start EXTRACTED DATA

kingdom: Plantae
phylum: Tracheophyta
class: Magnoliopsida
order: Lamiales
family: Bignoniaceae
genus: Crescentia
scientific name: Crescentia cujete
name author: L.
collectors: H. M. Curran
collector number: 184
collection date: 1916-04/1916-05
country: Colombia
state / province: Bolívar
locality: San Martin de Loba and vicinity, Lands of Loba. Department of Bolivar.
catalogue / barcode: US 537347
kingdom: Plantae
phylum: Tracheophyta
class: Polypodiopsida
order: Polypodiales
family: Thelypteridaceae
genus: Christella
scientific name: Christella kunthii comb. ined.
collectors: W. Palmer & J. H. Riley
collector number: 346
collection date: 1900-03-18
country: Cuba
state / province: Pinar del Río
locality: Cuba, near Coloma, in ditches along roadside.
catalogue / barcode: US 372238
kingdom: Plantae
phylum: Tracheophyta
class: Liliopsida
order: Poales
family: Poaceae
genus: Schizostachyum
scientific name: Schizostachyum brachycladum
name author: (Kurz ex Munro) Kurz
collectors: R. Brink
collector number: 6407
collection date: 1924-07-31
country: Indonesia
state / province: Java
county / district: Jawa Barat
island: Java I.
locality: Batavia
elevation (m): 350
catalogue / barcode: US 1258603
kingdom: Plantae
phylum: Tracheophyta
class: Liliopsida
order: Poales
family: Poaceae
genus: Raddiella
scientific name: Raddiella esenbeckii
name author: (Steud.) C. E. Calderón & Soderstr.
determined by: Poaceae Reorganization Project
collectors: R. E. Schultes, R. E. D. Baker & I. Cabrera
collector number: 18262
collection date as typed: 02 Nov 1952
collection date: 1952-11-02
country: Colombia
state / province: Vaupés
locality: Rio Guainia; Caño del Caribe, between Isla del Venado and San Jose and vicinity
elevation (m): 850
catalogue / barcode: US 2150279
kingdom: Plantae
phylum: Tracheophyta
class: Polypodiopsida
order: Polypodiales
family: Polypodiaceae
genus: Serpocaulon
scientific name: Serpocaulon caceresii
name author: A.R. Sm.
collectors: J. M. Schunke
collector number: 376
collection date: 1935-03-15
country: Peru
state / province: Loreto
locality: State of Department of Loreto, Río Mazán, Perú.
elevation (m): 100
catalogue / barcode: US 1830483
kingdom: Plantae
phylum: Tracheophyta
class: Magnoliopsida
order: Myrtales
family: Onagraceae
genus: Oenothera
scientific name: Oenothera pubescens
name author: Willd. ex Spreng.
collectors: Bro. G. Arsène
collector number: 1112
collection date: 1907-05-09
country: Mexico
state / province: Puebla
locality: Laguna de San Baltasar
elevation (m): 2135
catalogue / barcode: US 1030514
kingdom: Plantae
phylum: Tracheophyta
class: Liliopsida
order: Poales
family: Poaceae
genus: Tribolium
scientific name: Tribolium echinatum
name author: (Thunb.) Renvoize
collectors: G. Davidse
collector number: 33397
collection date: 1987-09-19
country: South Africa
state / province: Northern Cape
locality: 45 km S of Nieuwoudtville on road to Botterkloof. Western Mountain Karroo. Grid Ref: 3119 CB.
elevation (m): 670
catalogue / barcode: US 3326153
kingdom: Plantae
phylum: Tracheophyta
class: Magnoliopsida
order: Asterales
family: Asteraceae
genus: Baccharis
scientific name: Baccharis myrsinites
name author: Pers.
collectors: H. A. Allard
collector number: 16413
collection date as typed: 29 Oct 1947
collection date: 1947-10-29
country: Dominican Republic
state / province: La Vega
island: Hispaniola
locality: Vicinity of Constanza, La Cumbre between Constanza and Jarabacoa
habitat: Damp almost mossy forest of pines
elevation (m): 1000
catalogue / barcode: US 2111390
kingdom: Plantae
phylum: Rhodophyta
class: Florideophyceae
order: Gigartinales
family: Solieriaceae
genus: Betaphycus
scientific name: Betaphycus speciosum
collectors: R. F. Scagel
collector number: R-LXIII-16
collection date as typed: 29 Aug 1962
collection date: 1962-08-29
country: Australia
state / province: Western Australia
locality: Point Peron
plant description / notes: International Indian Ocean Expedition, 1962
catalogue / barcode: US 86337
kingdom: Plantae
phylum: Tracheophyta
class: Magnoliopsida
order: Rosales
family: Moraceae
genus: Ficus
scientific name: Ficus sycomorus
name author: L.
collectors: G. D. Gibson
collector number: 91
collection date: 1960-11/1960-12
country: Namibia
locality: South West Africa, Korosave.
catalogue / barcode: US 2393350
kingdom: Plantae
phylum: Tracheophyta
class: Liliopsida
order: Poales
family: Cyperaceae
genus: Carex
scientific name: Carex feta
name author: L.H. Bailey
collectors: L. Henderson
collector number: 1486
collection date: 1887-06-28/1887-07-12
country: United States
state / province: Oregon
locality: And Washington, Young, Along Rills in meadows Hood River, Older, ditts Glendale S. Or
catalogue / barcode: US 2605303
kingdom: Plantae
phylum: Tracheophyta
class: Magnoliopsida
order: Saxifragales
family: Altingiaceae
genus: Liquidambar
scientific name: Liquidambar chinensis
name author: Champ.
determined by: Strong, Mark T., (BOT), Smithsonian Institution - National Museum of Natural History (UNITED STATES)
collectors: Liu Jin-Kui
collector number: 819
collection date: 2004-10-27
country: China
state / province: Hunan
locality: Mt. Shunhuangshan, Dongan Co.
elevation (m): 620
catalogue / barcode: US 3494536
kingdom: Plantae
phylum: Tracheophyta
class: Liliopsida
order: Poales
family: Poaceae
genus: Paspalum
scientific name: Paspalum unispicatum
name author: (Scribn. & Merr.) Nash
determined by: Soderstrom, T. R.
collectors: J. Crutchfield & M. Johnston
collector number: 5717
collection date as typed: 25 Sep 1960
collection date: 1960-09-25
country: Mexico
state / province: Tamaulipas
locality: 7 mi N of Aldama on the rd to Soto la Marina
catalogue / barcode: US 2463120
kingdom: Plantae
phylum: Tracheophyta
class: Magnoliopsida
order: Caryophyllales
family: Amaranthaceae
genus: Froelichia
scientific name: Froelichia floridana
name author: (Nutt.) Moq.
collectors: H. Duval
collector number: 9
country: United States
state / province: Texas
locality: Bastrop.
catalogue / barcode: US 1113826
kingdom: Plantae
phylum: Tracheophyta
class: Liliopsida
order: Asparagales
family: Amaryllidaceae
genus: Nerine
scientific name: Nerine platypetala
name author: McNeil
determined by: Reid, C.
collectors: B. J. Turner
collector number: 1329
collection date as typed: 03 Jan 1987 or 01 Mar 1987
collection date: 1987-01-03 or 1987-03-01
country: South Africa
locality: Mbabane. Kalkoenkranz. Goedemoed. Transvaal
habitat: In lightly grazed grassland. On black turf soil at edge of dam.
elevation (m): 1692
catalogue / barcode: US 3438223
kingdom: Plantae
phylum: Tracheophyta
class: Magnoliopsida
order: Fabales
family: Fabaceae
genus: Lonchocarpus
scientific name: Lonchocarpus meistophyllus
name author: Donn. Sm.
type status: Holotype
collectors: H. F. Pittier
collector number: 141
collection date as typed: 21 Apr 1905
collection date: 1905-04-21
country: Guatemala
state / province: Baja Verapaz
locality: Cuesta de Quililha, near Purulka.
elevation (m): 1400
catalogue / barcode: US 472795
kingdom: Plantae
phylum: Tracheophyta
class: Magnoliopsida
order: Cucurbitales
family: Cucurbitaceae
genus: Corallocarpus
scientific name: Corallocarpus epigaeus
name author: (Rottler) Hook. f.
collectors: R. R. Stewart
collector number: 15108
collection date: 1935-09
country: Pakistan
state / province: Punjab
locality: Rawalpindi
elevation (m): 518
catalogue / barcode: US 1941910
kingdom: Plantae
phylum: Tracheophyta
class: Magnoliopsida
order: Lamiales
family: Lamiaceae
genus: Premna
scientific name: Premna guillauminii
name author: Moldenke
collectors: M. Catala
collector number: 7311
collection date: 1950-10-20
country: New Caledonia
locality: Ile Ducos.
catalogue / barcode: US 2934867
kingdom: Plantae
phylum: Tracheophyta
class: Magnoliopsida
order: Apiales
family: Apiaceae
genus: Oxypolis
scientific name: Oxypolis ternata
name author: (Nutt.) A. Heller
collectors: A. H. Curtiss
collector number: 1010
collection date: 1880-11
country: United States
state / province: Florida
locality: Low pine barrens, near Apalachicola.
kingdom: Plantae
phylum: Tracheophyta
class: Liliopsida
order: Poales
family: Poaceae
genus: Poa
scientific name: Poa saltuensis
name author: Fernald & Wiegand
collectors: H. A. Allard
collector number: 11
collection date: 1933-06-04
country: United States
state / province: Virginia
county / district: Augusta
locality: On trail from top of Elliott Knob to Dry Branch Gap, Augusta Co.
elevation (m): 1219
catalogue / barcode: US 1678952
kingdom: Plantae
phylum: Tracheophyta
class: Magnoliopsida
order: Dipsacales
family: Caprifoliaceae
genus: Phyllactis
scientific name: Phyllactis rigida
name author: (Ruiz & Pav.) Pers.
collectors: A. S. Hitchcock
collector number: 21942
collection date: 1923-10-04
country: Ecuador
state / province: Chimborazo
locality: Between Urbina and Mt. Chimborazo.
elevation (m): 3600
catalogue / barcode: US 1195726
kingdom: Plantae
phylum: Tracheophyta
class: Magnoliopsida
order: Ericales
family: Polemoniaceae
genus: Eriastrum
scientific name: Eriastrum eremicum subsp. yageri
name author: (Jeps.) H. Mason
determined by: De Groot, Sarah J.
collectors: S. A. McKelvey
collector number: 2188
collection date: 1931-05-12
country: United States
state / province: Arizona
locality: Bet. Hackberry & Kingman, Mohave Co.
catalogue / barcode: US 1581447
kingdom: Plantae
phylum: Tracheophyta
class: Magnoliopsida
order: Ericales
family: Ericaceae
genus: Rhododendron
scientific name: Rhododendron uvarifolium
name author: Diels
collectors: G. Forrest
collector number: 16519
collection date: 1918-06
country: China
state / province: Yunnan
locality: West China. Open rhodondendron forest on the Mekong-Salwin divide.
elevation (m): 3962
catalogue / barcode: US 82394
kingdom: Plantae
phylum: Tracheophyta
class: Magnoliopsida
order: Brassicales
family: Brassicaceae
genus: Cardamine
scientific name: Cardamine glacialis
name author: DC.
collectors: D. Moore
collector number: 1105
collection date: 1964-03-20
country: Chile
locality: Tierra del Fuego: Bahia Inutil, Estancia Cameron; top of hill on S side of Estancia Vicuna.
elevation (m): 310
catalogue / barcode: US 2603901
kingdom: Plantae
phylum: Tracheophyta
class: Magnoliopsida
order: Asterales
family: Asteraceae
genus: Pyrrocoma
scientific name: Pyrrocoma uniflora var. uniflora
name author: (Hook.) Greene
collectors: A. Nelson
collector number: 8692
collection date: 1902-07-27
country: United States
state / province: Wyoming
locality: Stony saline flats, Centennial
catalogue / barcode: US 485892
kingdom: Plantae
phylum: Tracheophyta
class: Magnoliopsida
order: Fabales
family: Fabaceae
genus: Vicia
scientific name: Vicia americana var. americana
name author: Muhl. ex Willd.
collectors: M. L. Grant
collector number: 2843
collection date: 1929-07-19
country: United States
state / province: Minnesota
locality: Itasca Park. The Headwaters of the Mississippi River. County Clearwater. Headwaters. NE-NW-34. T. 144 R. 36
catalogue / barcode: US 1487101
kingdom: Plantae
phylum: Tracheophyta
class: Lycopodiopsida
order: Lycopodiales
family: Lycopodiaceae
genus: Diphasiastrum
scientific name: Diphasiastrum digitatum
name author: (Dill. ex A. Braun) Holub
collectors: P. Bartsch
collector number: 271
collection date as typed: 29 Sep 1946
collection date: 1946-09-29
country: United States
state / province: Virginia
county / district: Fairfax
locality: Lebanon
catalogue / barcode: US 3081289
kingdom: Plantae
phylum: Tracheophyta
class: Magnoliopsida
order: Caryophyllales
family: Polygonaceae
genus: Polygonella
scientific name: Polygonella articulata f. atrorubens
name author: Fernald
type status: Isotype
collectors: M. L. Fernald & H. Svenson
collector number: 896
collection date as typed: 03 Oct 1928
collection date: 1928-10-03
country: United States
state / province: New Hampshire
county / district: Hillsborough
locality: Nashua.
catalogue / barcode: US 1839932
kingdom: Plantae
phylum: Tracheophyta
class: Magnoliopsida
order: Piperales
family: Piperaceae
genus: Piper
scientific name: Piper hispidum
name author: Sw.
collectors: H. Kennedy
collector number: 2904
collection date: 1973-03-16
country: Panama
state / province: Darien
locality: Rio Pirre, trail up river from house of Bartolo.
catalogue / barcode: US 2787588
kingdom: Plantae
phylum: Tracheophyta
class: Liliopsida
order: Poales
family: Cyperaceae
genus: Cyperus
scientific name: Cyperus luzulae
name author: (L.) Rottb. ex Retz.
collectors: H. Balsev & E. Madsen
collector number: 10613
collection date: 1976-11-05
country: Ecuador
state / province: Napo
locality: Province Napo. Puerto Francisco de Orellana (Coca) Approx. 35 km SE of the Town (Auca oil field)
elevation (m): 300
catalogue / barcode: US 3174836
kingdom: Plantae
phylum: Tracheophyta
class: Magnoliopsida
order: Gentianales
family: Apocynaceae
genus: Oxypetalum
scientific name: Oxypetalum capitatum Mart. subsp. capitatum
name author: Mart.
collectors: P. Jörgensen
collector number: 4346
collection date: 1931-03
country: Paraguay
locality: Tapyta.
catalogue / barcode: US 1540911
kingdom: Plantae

end EXTRACTED DATA

**REQUIREMENTS**
Please edit the lines starting with the one with "collectors: L. Henderson" and going on through the one with "genus: Liquidambar", replacing "locality" with "site" and leaving everything else unchanged. Give back only those lines.

**OUTPUT BELOW**
collectors: L. Henderson
collector number: 1486
collection date: 1887-06-28/1887-07-12
country: United States
state / province: Oregon
site: And Washington, Young, Along Rills in meadows Hood River, Older, ditts Glendale S. Or
catalogue / barcode: US 2605303
kingdom: Plantae
phylum: Tracheophyta
class: Magnoliopsida
order: Saxifragales
family: Altingiaceae
genus: Liquidambar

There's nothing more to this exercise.